In belastenden Zeiten, in denen Informationen besonders wertvoll sind, hat das Spital Männedorf im Februar 2023 ein wegweisendes Konzept eingeführt, das nicht nur die Intensivpflege revolutioniert, sondern auch eine Brücke zwischen Patienten, ihren Angehörigen und dem medizinischen Team schlägt. Das "Aktive Angehörigentelefonat" ermöglicht es den Angehörigen, trotz räumlicher Distanz in engem Kontakt mit dem Zustand ihrer Liebsten auf der Intensivstation zu bleiben.
David Schoos blickt auf das erste halbe Jahr zurück und erklärt uns im folgenden Interview mehr zu den Beweggründen hinter diesem innovativen Ansatz sowie die Vorteile und die Herausforderungen, die er mit sich bringt.
Was ist unter «Aktives Angehörigentelefonat» zu verstehen?
Das Konzept verfolgt die Absicht die Kommunikation mit Angehörigen von Intensivpatientinnen und -patienten proaktiv durch die Pflegefachpersonen der Intensivstation zu steuern. Zuerst wird geklärt, wer die Angehörigenseite vertritt. Diese Person gilt von nun an für das Pflegefachpersonal der Intensivstation als feste Bezugsperson für das tägliche Telefonat. Dazu werden mit ihr einige Vereinbarungen (z.B. Zeitpunkt für das Telefonat) getroffen. Diese Person hat dann die Aufgabe die erhaltenen Informationen an weitere Angehörige weiter zu leiten.
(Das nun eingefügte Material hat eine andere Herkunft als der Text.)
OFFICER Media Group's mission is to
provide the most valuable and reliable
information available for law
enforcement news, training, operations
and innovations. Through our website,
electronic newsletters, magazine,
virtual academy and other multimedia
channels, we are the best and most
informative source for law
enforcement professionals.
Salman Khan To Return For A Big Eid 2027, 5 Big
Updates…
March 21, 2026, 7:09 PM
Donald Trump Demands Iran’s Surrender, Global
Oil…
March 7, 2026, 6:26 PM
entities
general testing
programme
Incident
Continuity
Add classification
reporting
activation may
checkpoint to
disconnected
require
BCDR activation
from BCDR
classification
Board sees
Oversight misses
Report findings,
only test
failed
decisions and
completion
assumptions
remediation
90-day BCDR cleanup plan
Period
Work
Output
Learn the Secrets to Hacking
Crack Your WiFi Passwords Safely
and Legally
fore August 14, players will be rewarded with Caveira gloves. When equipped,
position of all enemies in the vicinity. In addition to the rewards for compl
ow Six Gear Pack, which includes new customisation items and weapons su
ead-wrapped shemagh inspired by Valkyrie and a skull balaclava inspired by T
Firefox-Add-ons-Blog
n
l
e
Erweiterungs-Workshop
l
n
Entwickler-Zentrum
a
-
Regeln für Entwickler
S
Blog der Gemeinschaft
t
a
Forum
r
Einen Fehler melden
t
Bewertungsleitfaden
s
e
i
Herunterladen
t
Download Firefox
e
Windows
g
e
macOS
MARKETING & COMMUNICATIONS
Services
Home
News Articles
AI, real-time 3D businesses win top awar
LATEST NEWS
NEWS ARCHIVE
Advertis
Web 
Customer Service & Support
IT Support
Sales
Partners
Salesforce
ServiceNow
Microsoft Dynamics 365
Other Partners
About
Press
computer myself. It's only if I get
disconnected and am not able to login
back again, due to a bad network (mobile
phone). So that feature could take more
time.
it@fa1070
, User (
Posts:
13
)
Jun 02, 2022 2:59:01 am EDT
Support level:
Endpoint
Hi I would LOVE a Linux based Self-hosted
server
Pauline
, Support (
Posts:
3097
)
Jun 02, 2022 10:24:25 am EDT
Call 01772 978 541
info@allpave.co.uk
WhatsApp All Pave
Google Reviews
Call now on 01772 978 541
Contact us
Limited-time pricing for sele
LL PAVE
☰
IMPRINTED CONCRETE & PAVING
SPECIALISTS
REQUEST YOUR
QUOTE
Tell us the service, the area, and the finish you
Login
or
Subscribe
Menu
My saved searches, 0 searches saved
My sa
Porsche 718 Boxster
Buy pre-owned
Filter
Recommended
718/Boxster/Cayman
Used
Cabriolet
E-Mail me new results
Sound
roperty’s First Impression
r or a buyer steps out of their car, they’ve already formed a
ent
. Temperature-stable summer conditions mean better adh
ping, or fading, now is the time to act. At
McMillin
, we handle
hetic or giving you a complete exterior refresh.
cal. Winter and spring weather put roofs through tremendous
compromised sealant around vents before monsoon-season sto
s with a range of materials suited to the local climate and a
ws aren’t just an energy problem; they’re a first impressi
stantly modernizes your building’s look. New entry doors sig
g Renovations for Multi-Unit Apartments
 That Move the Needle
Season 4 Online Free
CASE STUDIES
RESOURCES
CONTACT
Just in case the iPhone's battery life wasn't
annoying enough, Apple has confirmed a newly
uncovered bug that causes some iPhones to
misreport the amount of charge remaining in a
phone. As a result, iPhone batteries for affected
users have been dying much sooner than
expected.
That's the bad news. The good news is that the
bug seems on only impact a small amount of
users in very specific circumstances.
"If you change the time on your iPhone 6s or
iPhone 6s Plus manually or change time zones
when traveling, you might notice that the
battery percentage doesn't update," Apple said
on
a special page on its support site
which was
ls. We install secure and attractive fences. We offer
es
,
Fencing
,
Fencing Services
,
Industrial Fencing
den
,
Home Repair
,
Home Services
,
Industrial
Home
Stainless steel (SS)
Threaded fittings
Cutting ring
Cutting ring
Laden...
Welche Vorteile haben das geplante Gespräch für den Patienten und für die Mitarbeitenden?
Studien zeigen, dass pro Patienten und Tag durchschnittlich mehr als vier Anrufe auf der Intensivstation eingehen. Durch diese nachvollziehbaren aber unplanbaren Anrufe wird das IPS-Team immer wieder im Behandlungsprozess gestört. Daher ist eine grundsätzliche Reduktion der Anruferzahlen ein klares Ziel. Neben den quantitativen Aspekten gibt es auch verschiedene qualitative Aspekte, die durch das «Aktive Angehörigentelefonat» verbessert werden. Da wir die Telefonate vorbereiten und strukturieren, ist die Informationsqualität viel höher, was sich neben der höheren Verbindlichkeit positiv auf das Vertrauen auswirkt. Darüber hinaus erhöht sich auch die Rechtssicherheit, denn wir wissen mit wem wir es am anderen Ende der Leitung zu tun haben und wem wir die schützenswerten Informationen weitergeben.
Welche Erfahrungen haben wir diesbezüglich gemacht?
Jede Neuerung braucht seine Anlaufzeit. Wir mussten uns zuerst an unsere neue aktive Rolle gewöhnen. Dennoch sind, und das ist sehr erfreulich, alle vorher erwähnten Folgen schon kurze Zeit nach der Einführung spürbar geworden. Auch die Feedbacks der Angehörigen sind positiv, was den Erfolg des aktiven Ansatzes auf jeden Fall unterstreicht. Die Implementierung einer solchen Intervention ist jedoch nur durch den beeindruckenden und gewissenhaften Einsatz aller Teammitglieder der Intensivstation möglich.
Sind bisher auch Schwierigkeiten aufgetreten?
Es kommt äusserst selten zu Problemen. Schwierige Familienkonstellationen bergen ein gewisses Problempotenzial in sich. Wenn beispielsweise eine Bezugsperson mit einer anderen Person der Familie verstritten ist und die erhaltenen Informationen nicht weitergibt, reisst die Kommunikationskette. In einem solchen Fall können wir aber immer noch vom Standard-Protokoll abweichen. Unter dem Strich überwiegen die Vorteile. Wir können Informationsbedürfnissen mit dem aktiven Modell viel besser gerecht werden und diese Erfahrungen machen auch andere Kliniken wie das USZ.
Welche Informationen erhalten Angehörige?
Angehörige erhalten ausschliesslich pflegerische Informationen. Das heisst wir geben ein Update über den Zustand über die letzte Nacht, den neurologischen Zustand, die Atmung und Informationen zum Kreislauf. Wir klären auch über das weitere Prozedere auf – welche Untersuchungen anstehen und wann Besuchsmöglichkeiten bestehen. Ärztliche Informationen wie Prognosen, Laborwerte und Diagnosen, die nicht festgelegt wurden, werden nicht mitgeteilt.